Założyciel NWJ odniósł się do udostępnionych w sieci dokumentów.
DJ Grubaz zamieścił wczoraj na swoim Instastory zeznania Tedego z prokuratury. Była to odpowiedź na filmik TDF’a, który pojawił się po tym, jak Grubaz nazwał go ,,frajerem„:
Nie muszę być z ciemnej strony mocy, żeby wiedzieć, że jedna z zasad tejże strony mówi, że na takie gadki jak ty masz o mnie, to albo pokazujesz papier albo wypi*rdalasz. Ponieważ i ja i ty wiemy, że tego papieru nie masz, to po prostu wypi*rdalasz. Nie pozdrawiam, wszystkich innych pozdrawiam i życzę miłego dnia.
Raper szybko odniósł się do wyżej przedstawionych papierów.
Tede powiedział, że przedstawione dokumenty są fragmentem aktu oskarżenia, w którym to on jest oskarżonym. Jacek zaznaczył, że jest on ofiarą pomówienia.
TDF odniósł się na początku do części, w której przedstawione są jego zeznania w sprawie świadka koronnego, który stoi za pomówieniem. Stwierdził, że nie ma w niej opisanej sytuacji, w której na początku zostały mu postawione zarzuty:
Otóż ten gościu oskarżył mnie o to, że kupowałem od niego w krótkim okresie czasu, chyba w 2017 roku, substancje psychoaktywne różne w ilości nie mniejszej niż pół kilo w celu dalszej odsprzedaży, czyli mówiąc krótko – że jestem dilerem narkotyków, który się od niego zaopatrywał.
Tede słysząc te zarzuty, złożył zeznania, w których powiedział, że wie, kim jest świadek, ale nigdy nie byli kolegami.
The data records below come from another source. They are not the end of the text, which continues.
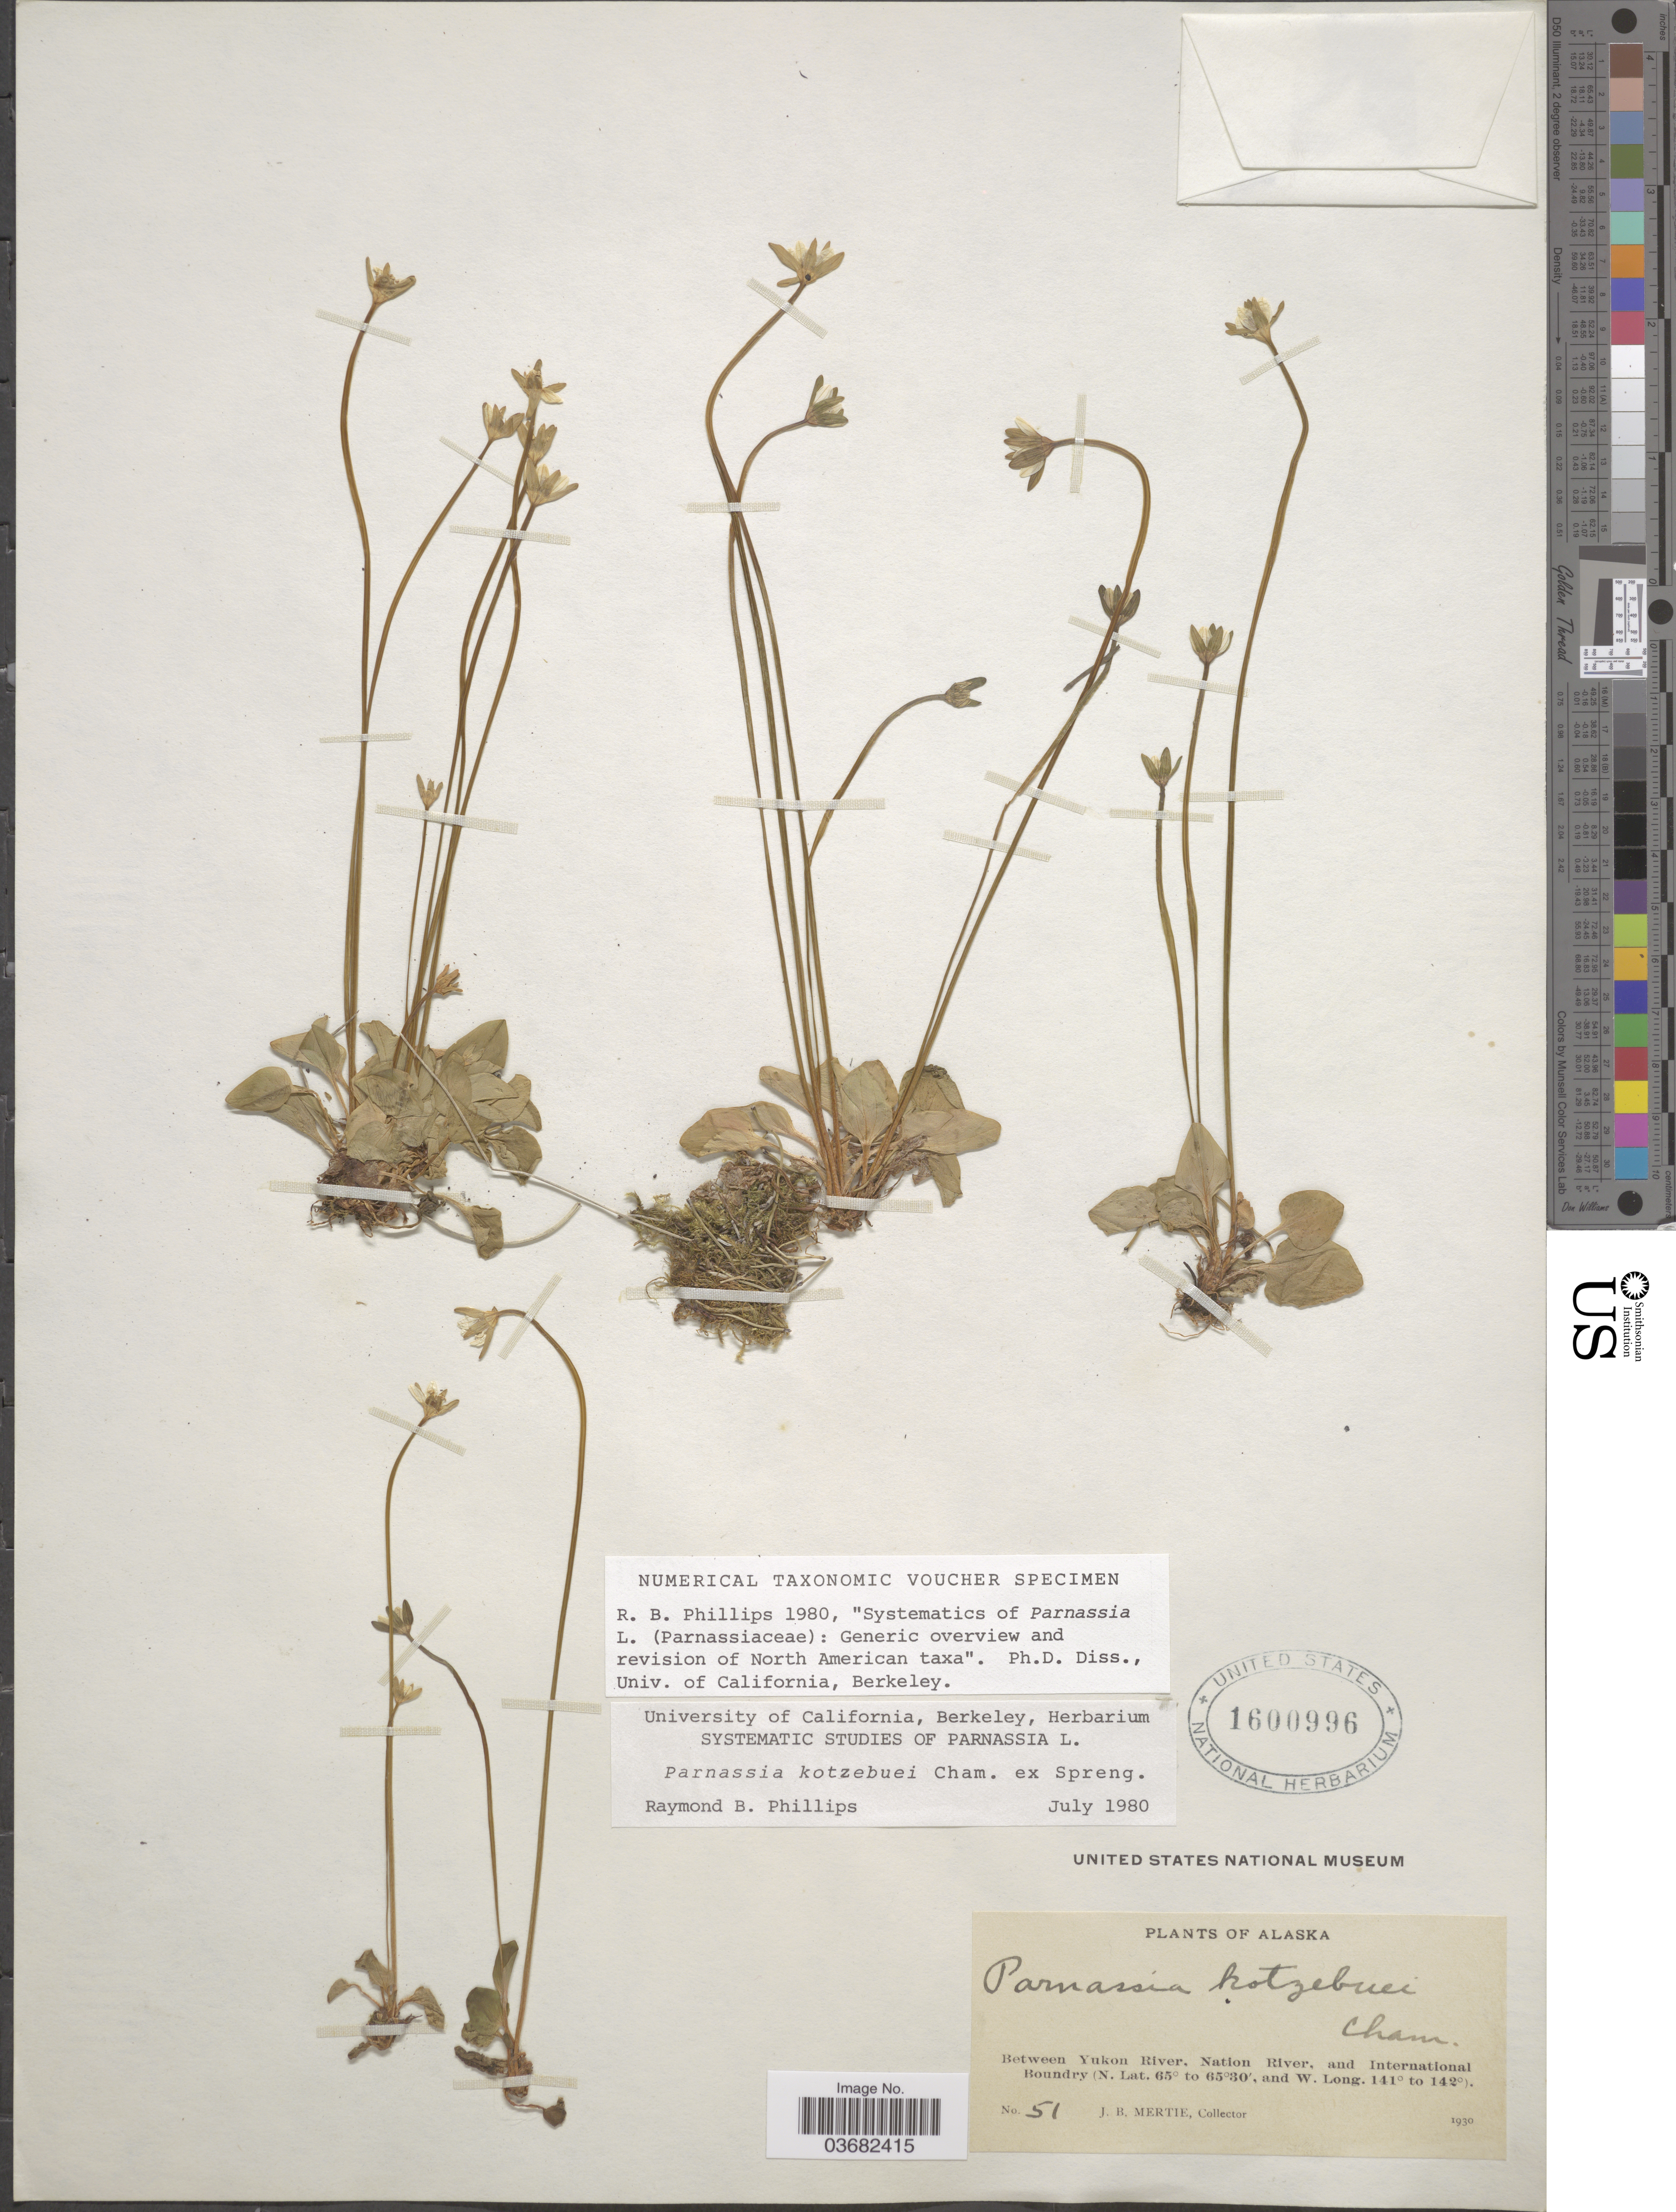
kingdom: Plantae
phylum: Tracheophyta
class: Magnoliopsida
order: Celastrales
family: Parnassiaceae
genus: Parnassia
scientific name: Parnassia kotzebuei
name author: Cham. ex Spreng.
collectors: J. Mertie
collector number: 51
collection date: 1930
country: United States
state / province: Alaska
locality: Between Yukon River, Nation River, and International Boundary.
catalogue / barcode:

Stwierdził, że ten go nagabywał i częstował oraz raz kupił od niego nieznaczną ilość narkotyku.
Następnie raper zwrócił się do osób, które chcą dać mu miano ,,potwierdzacza szceśćdziesiątek„. Założyciel NWJ stwierdził, że skoro został oskarżony o zaopatrzenie się w pół kilo narkotyków, a zeznał, że kupił tylko raz niewielką ilość to nie uwiarygadnia on słów świadka. TDF powiedział, że na nikogo nie wskazał oraz nikt przez niego nie ma problemów. Dodał, że jest tylko ofiarą pomówień.
Raper skomentował również zachowanie Księcia Kapoty, który udostępniał dokumenty z zeznania Tedego. Warszawiak powiedział, że Kapota wiedział od dawna o tej sytuacji bezpośrednio od TDF’a i nie wpłynęło to wtedy na ich relacje.
Całą wypowiedź Jacka można zobaczyć tutaj:
Wyświetl ten post na Instagramie.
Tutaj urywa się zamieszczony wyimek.